[Dataset records]
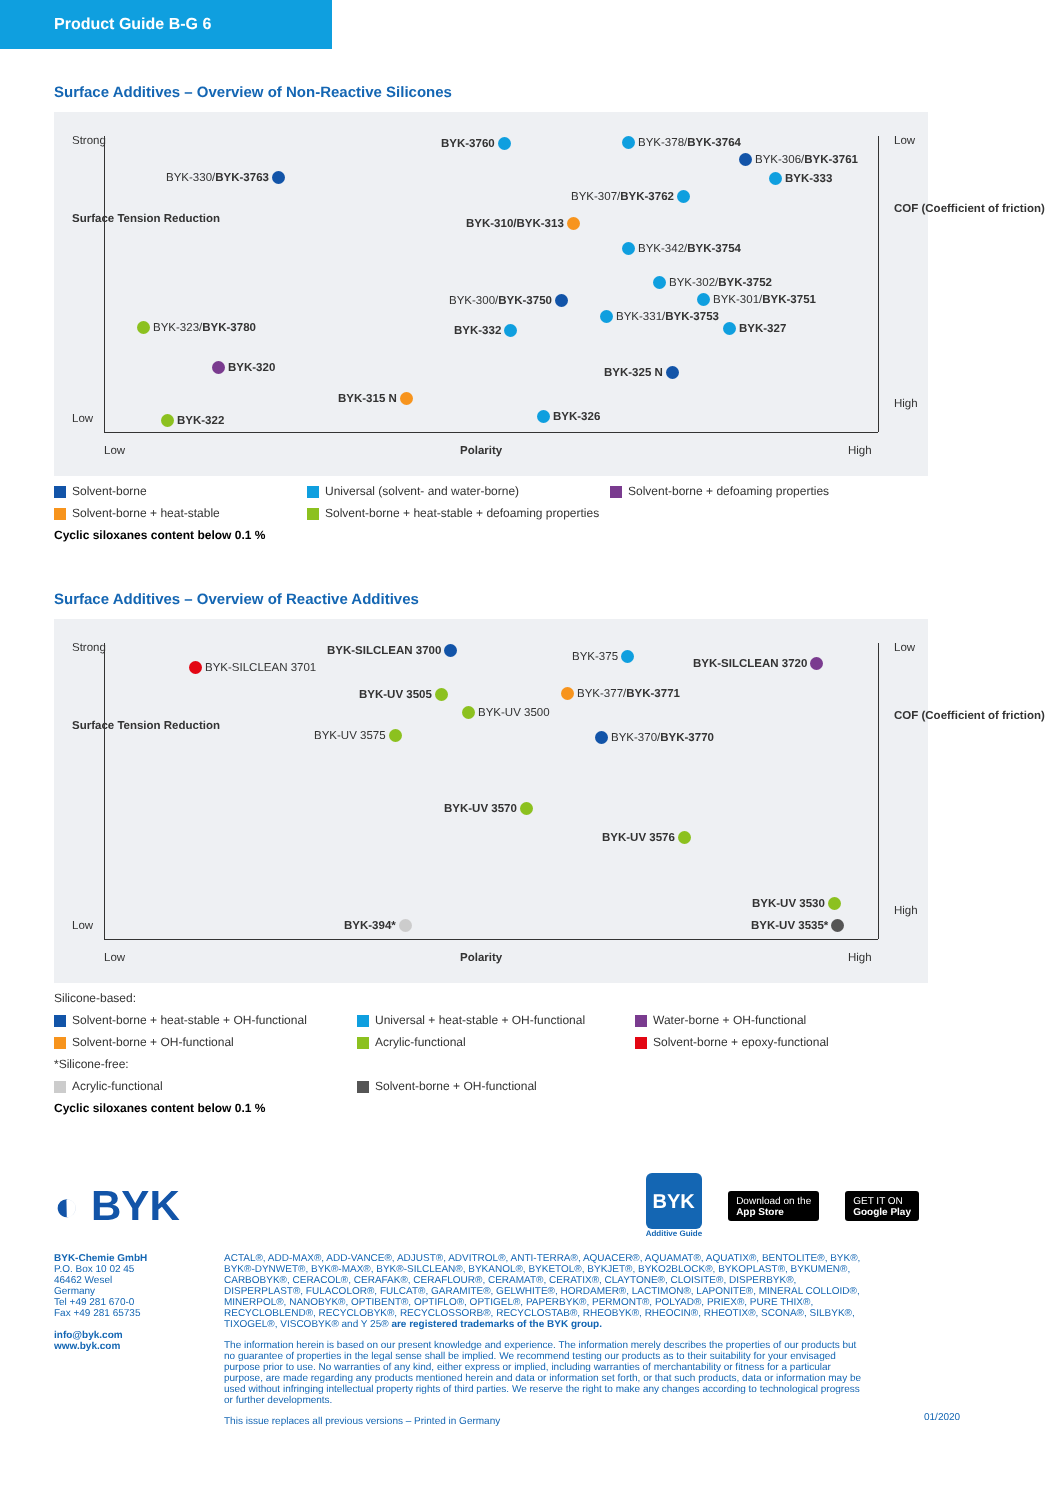Product Guide B-G 6
Surface Additives – Overview of Non-Reactive Silicones
Strong
Low
Surface Tension Reduction
Low
High
COF (Coefficient of friction)
Low Polarity High
BYK-3760 BYK-378/BYK-3764
BYK-306/BYK-3761
BYK-333 BYK-330/BYK-3763
BYK-307/BYK-3762
BYK-310/BYK-313
BYK-342/BYK-3754
BYK-302/BYK-3752
BYK-301/BYK-3751 BYK-300/BYK-3750
BYK-331/BYK-3753
BYK-327 BYK-323/BYK-3780 BYK-332
BYK-320 BYK-325 N
BYK-315 N
BYK-326 BYK-322
Solvent-borne
Universal (solvent- and water-borne)
Solvent-borne + defoaming properties
Solvent-borne + heat-stable
Solvent-borne + heat-stable + defoaming properties
Cyclic siloxanes content below 0.1 %
Surface Additives – Overview of Reactive Additives
Strong
Low
Surface Tension Reduction
Low
High
COF (Coefficient of friction)
Low Polarity High
BYK-SILCLEAN 3700 BYK-375
BYK-SILCLEAN 3720 BYK-SILCLEAN 3701
BYK-UV 3505 BYK-377/BYK-3771
BYK-UV 3500
BYK-UV 3575 BYK-370/BYK-3770
BYK-UV 3570
BYK-UV 3576
BYK-UV 3530
BYK-394* BYK-UV 3535*
Silicone-based:
Solvent-borne + heat-stable + OH-functional
Universal + heat-stable + OH-functional
Water-borne + OH-functional
Solvent-borne + OH-functional
Acrylic-functional
Solvent-borne + epoxy-functional
*Silicone-free:
Acrylic-functional
Solvent-borne + OH-functional
Cyclic siloxanes content below 0.1 %
◐ BYK
BYK
Additive Guide
Download on the
App Store
GET IT ON
Google Play
BYK-Chemie GmbH
P.O. Box 10 02 45
46462 Wesel
Germany
Tel +49 281 670-0
Fax +49 281 65735
info@byk.com
www.byk.com
ACTAL®, ADD-MAX®, ADD-VANCE®, ADJUST®, ADVITROL®, ANTI-TERRA®, AQUACER®, AQUAMAT®, AQUATIX®, BENTOLITE®, BYK®, BYK®-DYNWET®, BYK®-MAX®, BYK®-SILCLEAN®, BYKANOL®, BYKETOL®, BYKJET®, BYKO2BLOCK®, BYKOPLAST®, BYKUMEN®, CARBOBYK®, CERACOL®, CERAFAK®, CERAFLOUR®, CERAMAT®, CERATIX®, CLAYTONE®, CLOISITE®, DISPERBYK®, DISPERPLAST®, FULACOLOR®, FULCAT®, GARAMITE®, GELWHITE®, HORDAMER®, LACTIMON®, LAPONITE®, MINERAL COLLOID®, MINERPOL®, NANOBYK®, OPTIBENT®, OPTIFLO®, OPTIGEL®, PAPERBYK®, PERMONT®, POLYAD®, PRIEX®, PURE THIX®, RECYCLOBLEND®, RECYCLOBYK®, RECYCLOSSORB®, RECYCLOSTAB®, RHEOBYK®, RHEOCIN®, RHEOTIX®, SCONA®, SILBYK®, TIXOGEL®, VISCOBYK® and Y 25® are registered trademarks of the BYK group.
The information herein is based on our present knowledge and experience. The information merely describes the properties of our products but no guarantee of properties in the legal sense shall be implied. We recommend testing our products as to their suitability for your envisaged purpose prior to use. No warranties of any kind, either express or implied, including warranties of merchantability or fitness for a particular purpose, are made regarding any products mentioned herein and data or information set forth, or that such products, data or information may be used without infringing intellectual property rights of third parties. We reserve the right to make any changes according to technological progress or further developments.
This issue replaces all previous versions – Printed in Germany
01/2020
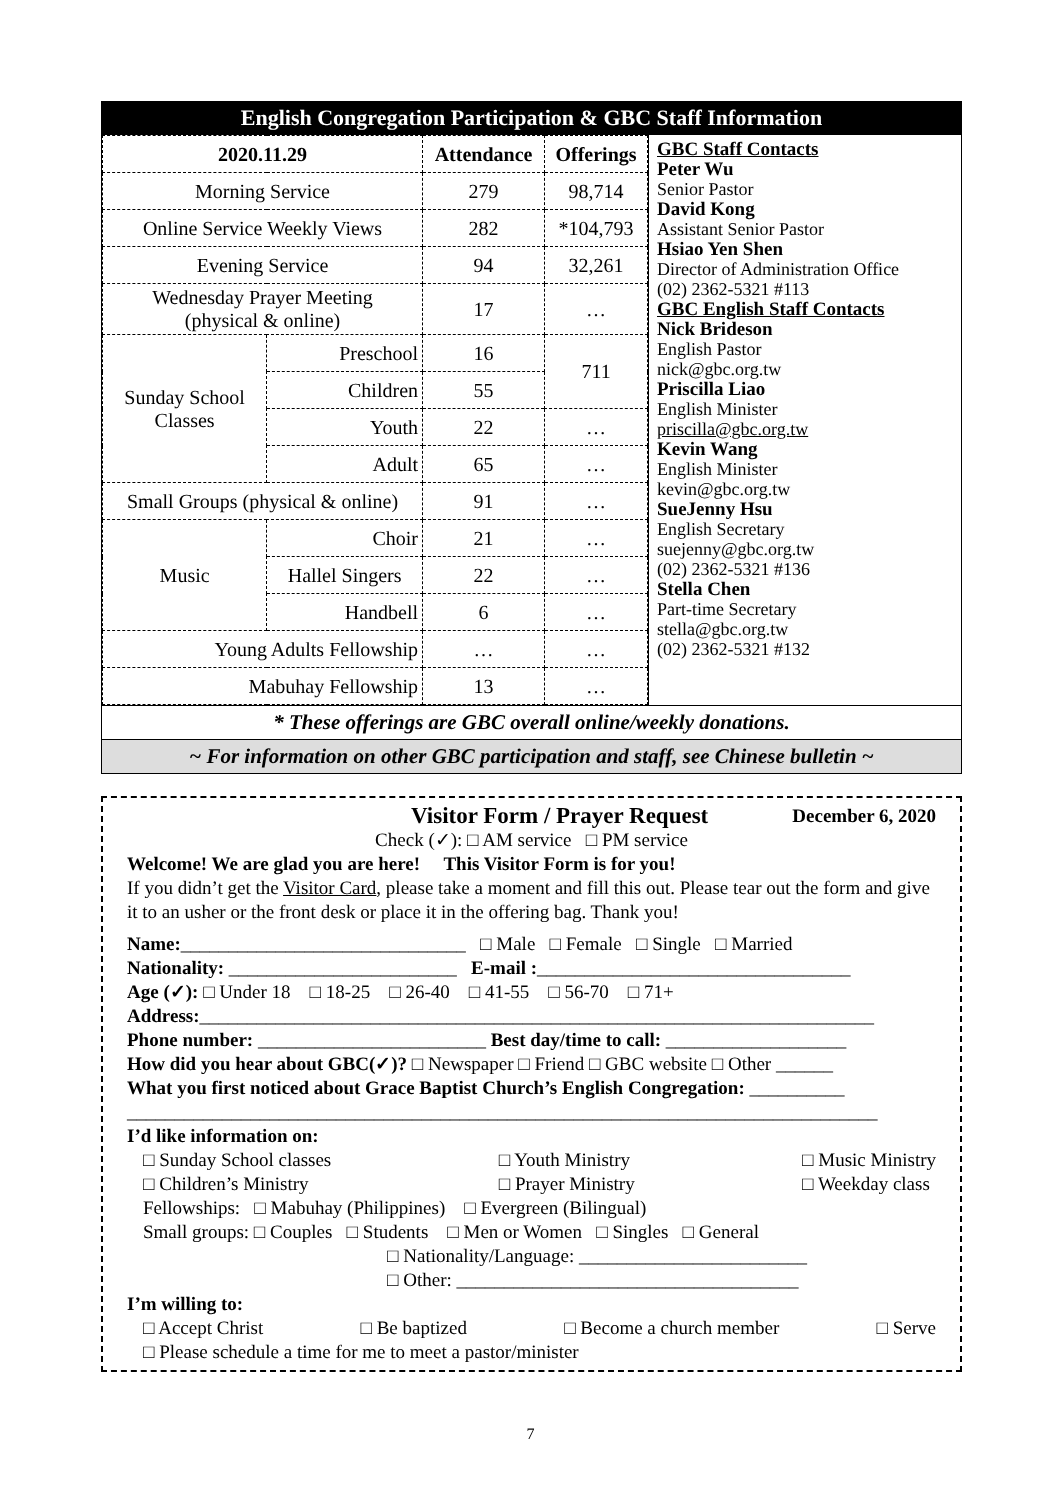English Congregation Participation & GBC Staff Information
| 2020.11.29 | | Attendance | Offerings |
| --- | --- | --- | --- |
| Morning Service | | 279 | 98,714 |
| Online Service Weekly Views | | 282 | *104,793 |
| Evening Service | | 94 | 32,261 |
| Wednesday Prayer Meeting (physical & online) | | 17 | … |
| Sunday School Classes | Preschool | 16 | 711 |
| | Children | 55 | |
| | Youth | 22 | … |
| | Adult | 65 | … |
| Small Groups (physical & online) | | 91 | … |
| Music | Choir | 21 | … |
| | Hallel Singers | 22 | … |
| | Handbell | 6 | … |
| Young Adults Fellowship | | … | … |
| Mabuhay Fellowship | | 13 | … |
GBC Staff Contacts
Peter Wu
Senior Pastor
David Kong
Assistant Senior Pastor
Hsiao Yen Shen
Director of Administration Office
(02) 2362-5321 #113
GBC English Staff Contacts
Nick Brideson
English Pastor
nick@gbc.org.tw
Priscilla Liao
English Minister
priscilla@gbc.org.tw
Kevin Wang
English Minister
kevin@gbc.org.tw
SueJenny Hsu
English Secretary
suejenny@gbc.org.tw
(02) 2362-5321 #136
Stella Chen
Part-time Secretary
stella@gbc.org.tw
(02) 2362-5321 #132
* These offerings are GBC overall online/weekly donations.
~ For information on other GBC participation and staff, see Chinese bulletin ~
Visitor Form / Prayer Request December 6, 2020
Check (✓): □ AM service □ PM service
Welcome! We are glad you are here! This Visitor Form is for you!
If you didn’t get the Visitor Card, please take a moment and fill this out. Please tear out the form and give it to an usher or the front desk or place it in the offering bag. Thank you!
Name:______________________________ □ Male □ Female □ Single □ Married
Nationality: ________________________ E-mail :_________________________________
Age (✓): □ Under 18 □ 18-25 □ 26-40 □ 41-55 □ 56-70 □ 71+
Address:_______________________________________________________________________
Phone number: ________________________ Best day/time to call: ___________________
How did you hear about GBC(✓)? □ Newspaper □ Friend □ GBC website □ Other ______
What you first noticed about Grace Baptist Church’s English Congregation: __________
_______________________________________________________________________________
I’d like information on:
□ Sunday School classes
□ Children’s Ministry □ Youth Ministry
□ Prayer Ministry □ Music Ministry
□ Weekday class
Fellowships: □ Mabuhay (Philippines) □ Evergreen (Bilingual)
Small groups: □ Couples □ Students □ Men or Women □ Singles □ General
□ Nationality/Language: ________________________
□ Other: ____________________________________
I’m willing to:
□ Accept Christ □ Be baptized □ Become a church member □ Serve
□ Please schedule a time for me to meet a pastor/minister
7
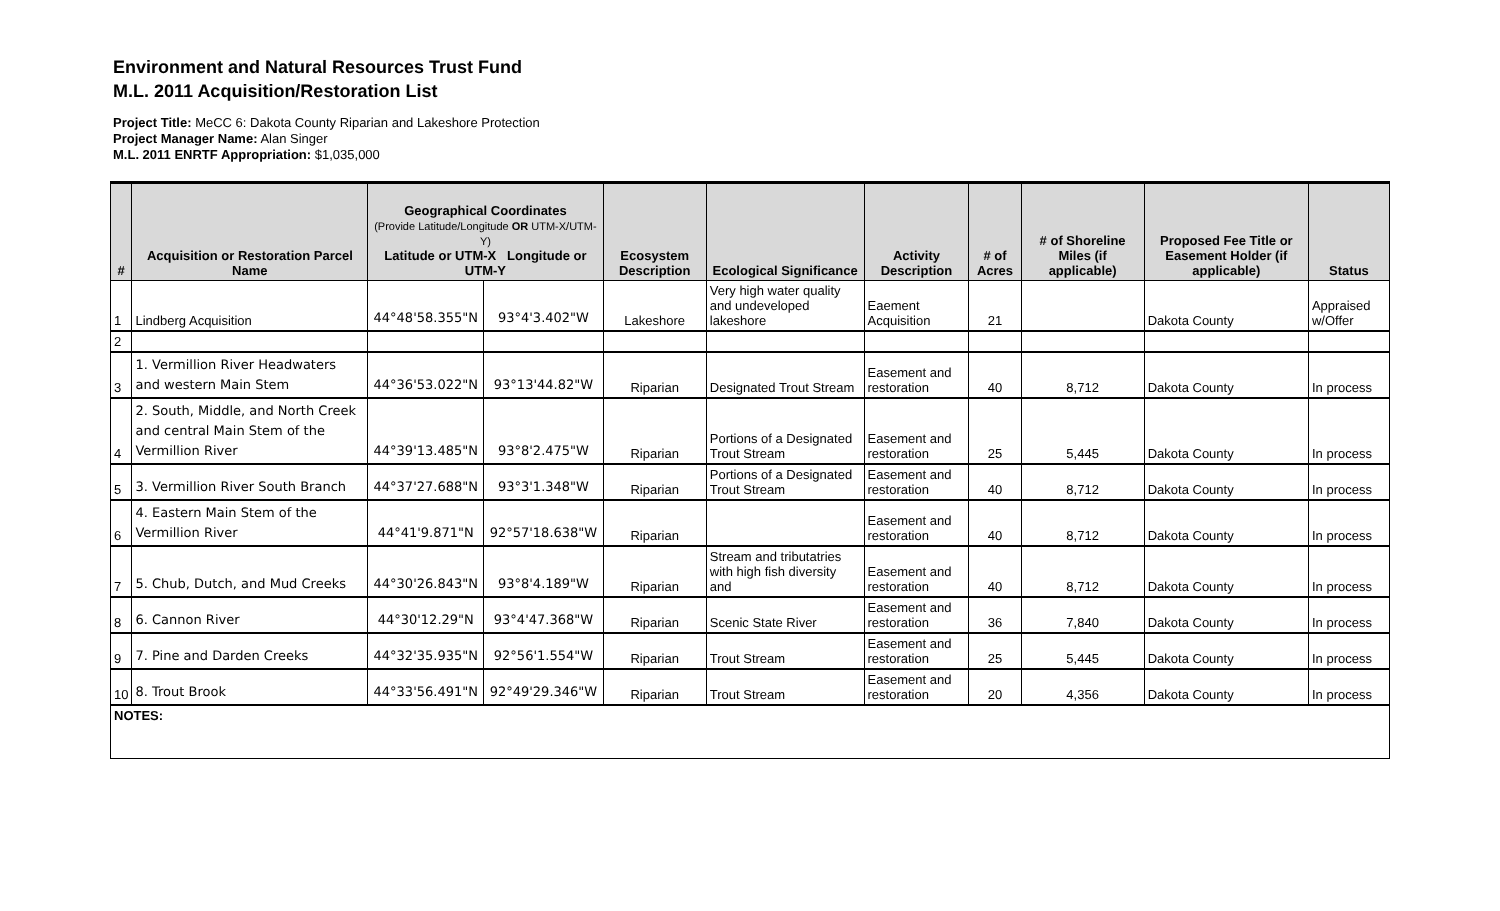Environment and Natural Resources Trust Fund
M.L. 2011 Acquisition/Restoration List
Project Title: MeCC 6: Dakota County Riparian and Lakeshore Protection
Project Manager Name: Alan Singer
M.L. 2011 ENRTF Appropriation: $1,035,000
| # | Acquisition or Restoration Parcel Name | Geographical Coordinates (Provide Latitude/Longitude OR UTM-X/UTM-Y) Latitude or UTM-X Longitude or UTM-Y | | Ecosystem Description | Ecological Significance | Activity Description | # of Acres | # of Shoreline Miles (if applicable) | Proposed Fee Title or Easement Holder (if applicable) | Status |
| --- | --- | --- | --- | --- | --- | --- | --- | --- | --- | --- |
| 1 | Lindberg Acquisition | 44°48'58.355"N | 93°4'3.402"W | Lakeshore | Very high water quality and undeveloped lakeshore | Eaement Acquisition | 21 | | Dakota County | Appraised w/Offer |
| 2 | | | | | | | | | | |
| 3 | 1. Vermillion River Headwaters and western Main Stem | 44°36'53.022"N | 93°13'44.82"W | Riparian | Designated Trout Stream | Easement and restoration | 40 | 8,712 | Dakota County | In process |
| 4 | 2. South, Middle, and North Creek and central Main Stem of the Vermillion River | 44°39'13.485"N | 93°8'2.475"W | Riparian | Portions of a Designated Trout Stream | Easement and restoration | 25 | 5,445 | Dakota County | In process |
| 5 | 3. Vermillion River South Branch | 44°37'27.688"N | 93°3'1.348"W | Riparian | Portions of a Designated Trout Stream | Easement and restoration | 40 | 8,712 | Dakota County | In process |
| 6 | 4. Eastern Main Stem of the Vermillion River | 44°41'9.871"N | 92°57'18.638"W | Riparian | | Easement and restoration | 40 | 8,712 | Dakota County | In process |
| 7 | 5. Chub, Dutch, and Mud Creeks | 44°30'26.843"N | 93°8'4.189"W | Riparian | Stream and tributatries with high fish diversity and | Easement and restoration | 40 | 8,712 | Dakota County | In process |
| 8 | 6. Cannon River | 44°30'12.29"N | 93°4'47.368"W | Riparian | Scenic State River | Easement and restoration | 36 | 7,840 | Dakota County | In process |
| 9 | 7. Pine and Darden Creeks | 44°32'35.935"N | 92°56'1.554"W | Riparian | Trout Stream | Easement and restoration | 25 | 5,445 | Dakota County | In process |
| 10 | 8. Trout Brook | 44°33'56.491"N | 92°49'29.346"W | Riparian | Trout Stream | Easement and restoration | 20 | 4,356 | Dakota County | In process |
| NOTES: | | | | | | | | | | |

Problem description
Take exactly the lines from the one containing "Project Title: MeCC" through the one containing "7,840 | Dakota County | In process |" in the data above, and output them with nothing added.

Result below
Project Title: MeCC 6: Dakota County Riparian and Lakeshore Protection
Project Manager Name: Alan Singer
M.L. 2011 ENRTF Appropriation: $1,035,000
| # | Acquisition or Restoration Parcel Name | Geographical Coordinates (Provide Latitude/Longitude OR UTM-X/UTM-Y) Latitude or UTM-X Longitude or UTM-Y | | Ecosystem Description | Ecological Significance | Activity Description | # of Acres | # of Shoreline Miles (if applicable) | Proposed Fee Title or Easement Holder (if applicable) | Status |
| --- | --- | --- | --- | --- | --- | --- | --- | --- | --- | --- |
| 1 | Lindberg Acquisition | 44°48'58.355"N | 93°4'3.402"W | Lakeshore | Very high water quality and undeveloped lakeshore | Eaement Acquisition | 21 | | Dakota County | Appraised w/Offer |
| 2 | | | | | | | | | | |
| 3 | 1. Vermillion River Headwaters and western Main Stem | 44°36'53.022"N | 93°13'44.82"W | Riparian | Designated Trout Stream | Easement and restoration | 40 | 8,712 | Dakota County | In process |
| 4 | 2. South, Middle, and North Creek and central Main Stem of the Vermillion River | 44°39'13.485"N | 93°8'2.475"W | Riparian | Portions of a Designated Trout Stream | Easement and restoration | 25 | 5,445 | Dakota County | In process |
| 5 | 3. Vermillion River South Branch | 44°37'27.688"N | 93°3'1.348"W | Riparian | Portions of a Designated Trout Stream | Easement and restoration | 40 | 8,712 | Dakota County | In process |
| 6 | 4. Eastern Main Stem of the Vermillion River | 44°41'9.871"N | 92°57'18.638"W | Riparian | | Easement and restoration | 40 | 8,712 | Dakota County | In process |
| 7 | 5. Chub, Dutch, and Mud Creeks | 44°30'26.843"N | 93°8'4.189"W | Riparian | Stream and tributatries with high fish diversity and | Easement and restoration | 40 | 8,712 | Dakota County | In process |
| 8 | 6. Cannon River | 44°30'12.29"N | 93°4'47.368"W | Riparian | Scenic State River | Easement and restoration | 36 | 7,840 | Dakota County | In process |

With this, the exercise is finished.